A copycat recipe inspired by Whole Food's kale salad. Curly kale tossed in a lemony-tahini dressing, paired with balsamic baked tempeh for an extra protein punch. Delicious and filling, perfect to prep for school or work lunches.
Wash and dry your kale. Cut or tear away from the stem into bite-sized pieces.
Add your kale to a large bowl and drizzle two tablespoons of olive oil. Using clean hands, massage the kale with olive oil for 2 minutes, to help make it more tender.
To make the dressing, blend tahini, water, lemon juice, liquid aminos, apple cider vinegar, and nutritional yeast in a high-speed blender until smooth. If it appears too thick, slowly add more water until it reaches your desired consistency. If it appears too thin, add tahini by the tablespoon. If you don’t have a blender available, simply mince garlic and whisk dressing ingredients together.

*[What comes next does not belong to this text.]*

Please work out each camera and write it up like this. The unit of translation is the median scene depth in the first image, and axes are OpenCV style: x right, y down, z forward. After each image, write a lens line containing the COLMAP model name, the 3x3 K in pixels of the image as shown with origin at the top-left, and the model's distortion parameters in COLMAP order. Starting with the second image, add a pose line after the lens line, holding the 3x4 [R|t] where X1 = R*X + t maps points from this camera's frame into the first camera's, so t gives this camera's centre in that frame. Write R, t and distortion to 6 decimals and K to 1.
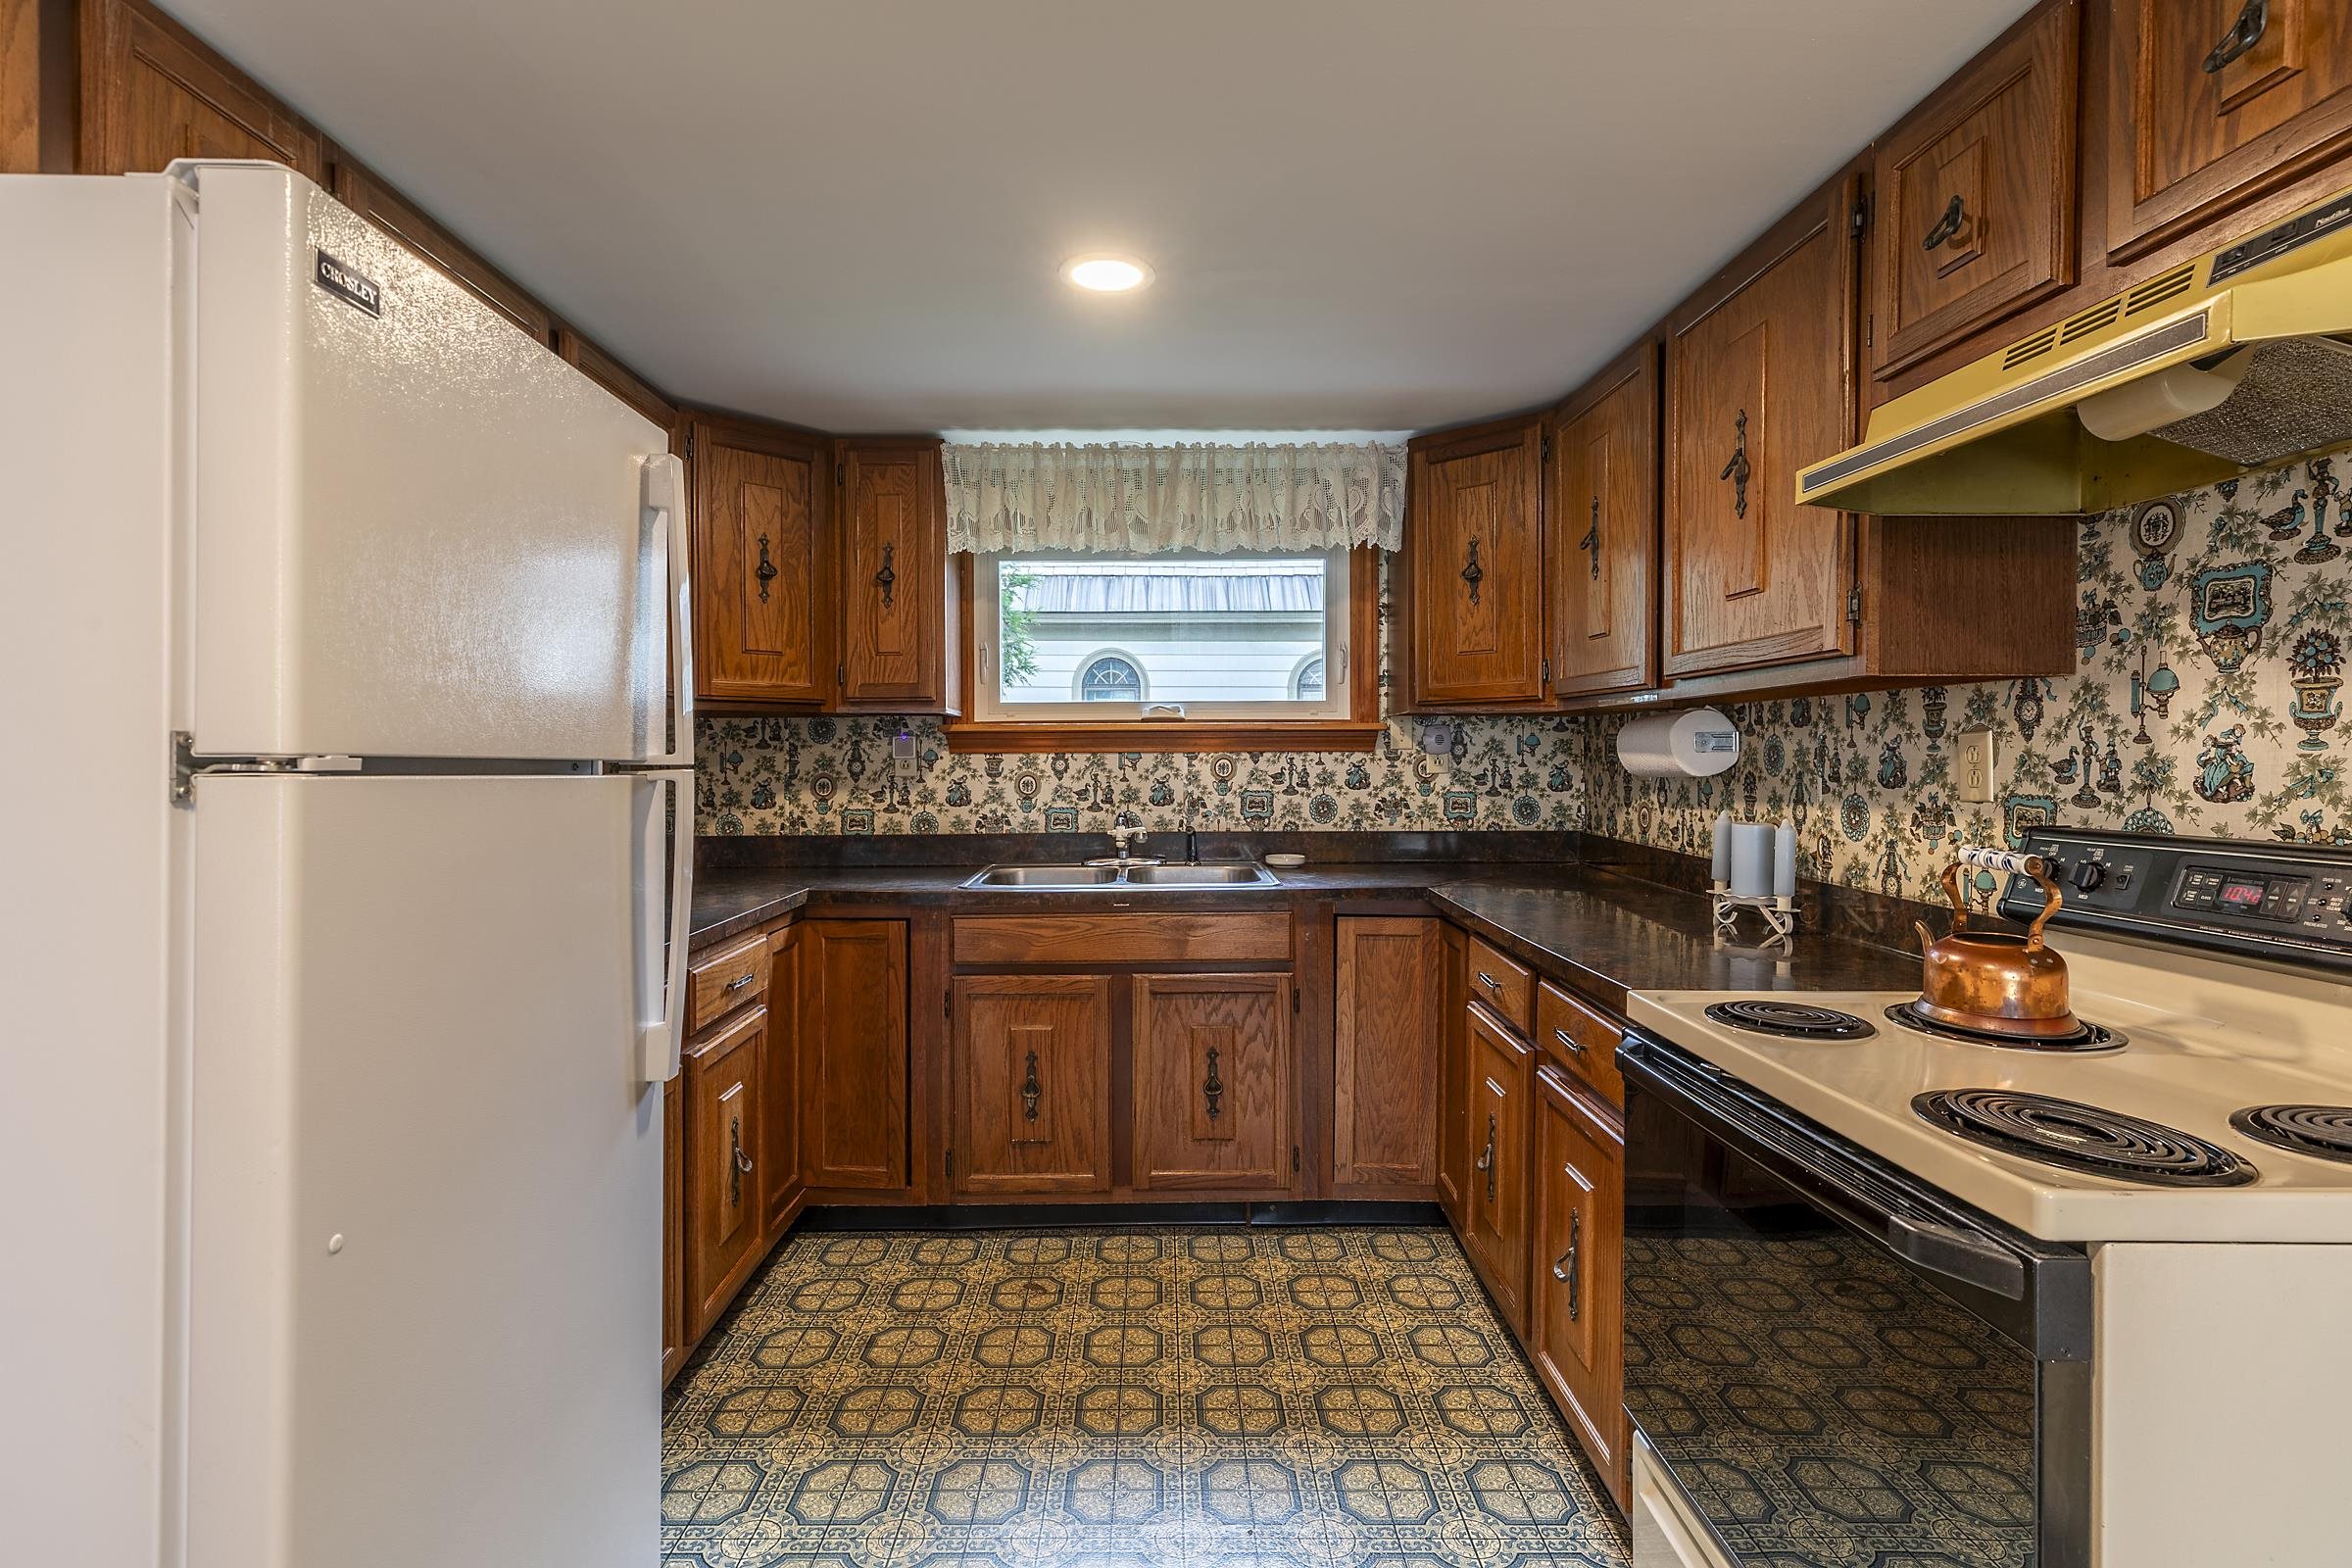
lens RADIAL K [[1147.3, 0, 1169.6], [0, 1147.3, 766.6], [0, 0, 1]] dist [0.005017, 0.000090]
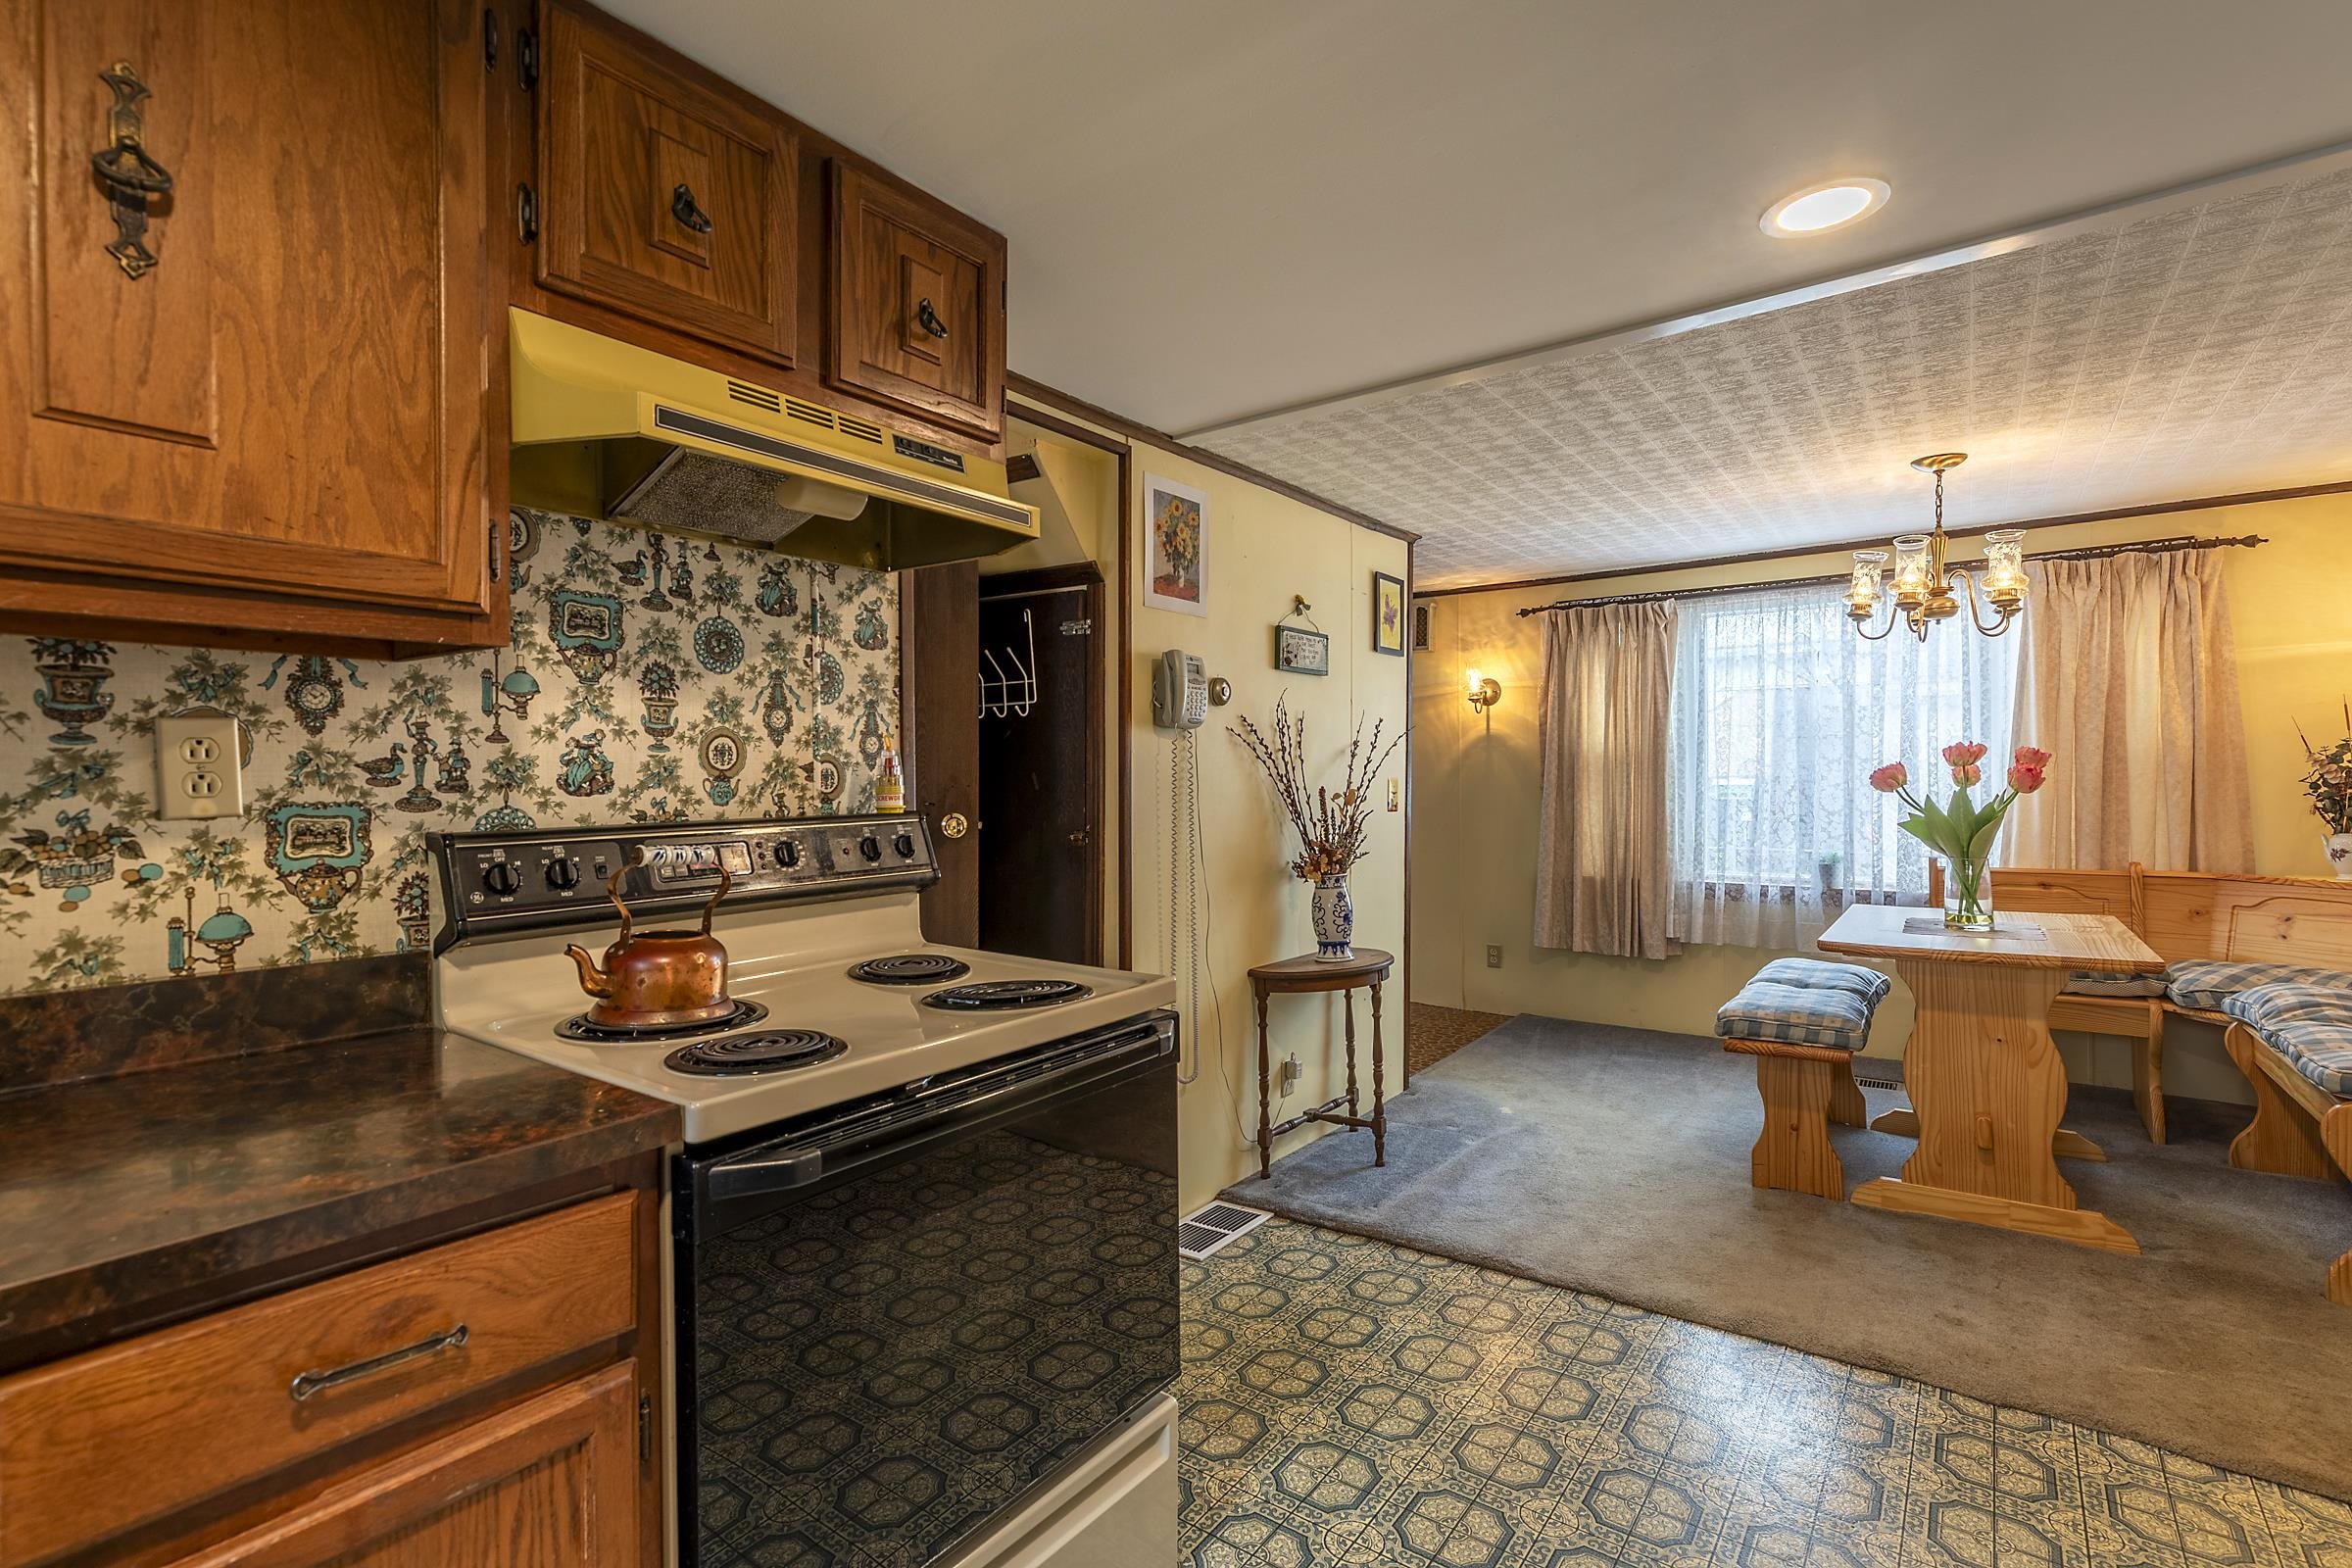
lens RADIAL K [[1064.0, 0, 1181.6], [0, 1064.0, 785.5], [0, 0, 1]] dist [0.004489, 0.000823]
pose [[-0.797643, -0.010228, 0.603043, -0.176031], [0.005124, 0.999705, 0.023732, -0.001552], [-0.603108, 0.022020, -0.797355, 1.246955]]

Pour the dressing over the kale and toss the salad so all pieces are covered. Place the kale in the fridge and let it sit for at least one hour.
Preheat oven to 350 degrees.
Place tempeh brick in a saucepan, and cover with water. Bring the water to a boil, then cover the pot and turn heat to low. Let the tempeh simmer in the water for 10 minutes. This will open the pores and allow it to soak in the marinade better.
Meanwhile, make the marinade. Whisk together balsamic, liquid aminos, olive oil, and nutritional yeast.
Remove tempeh from water and cut into bite-sized triangles. Place the tempeh in a shallow dish and pour the marinade over it, covering all the pieces. Let marinate for 10 minutes.
Place tempeh on a lightly oiled baking sheet and bake for 15 minutes, flipping halfway.
To serve, divide kale into bowls and top with tempeh triangles. If you’re prepping for later, let the tempeh cool before storing on top of kale salad in the fridge. Enjoy!
Notes
This is a good meal for two hungry people, or a lighter meal or side for four people.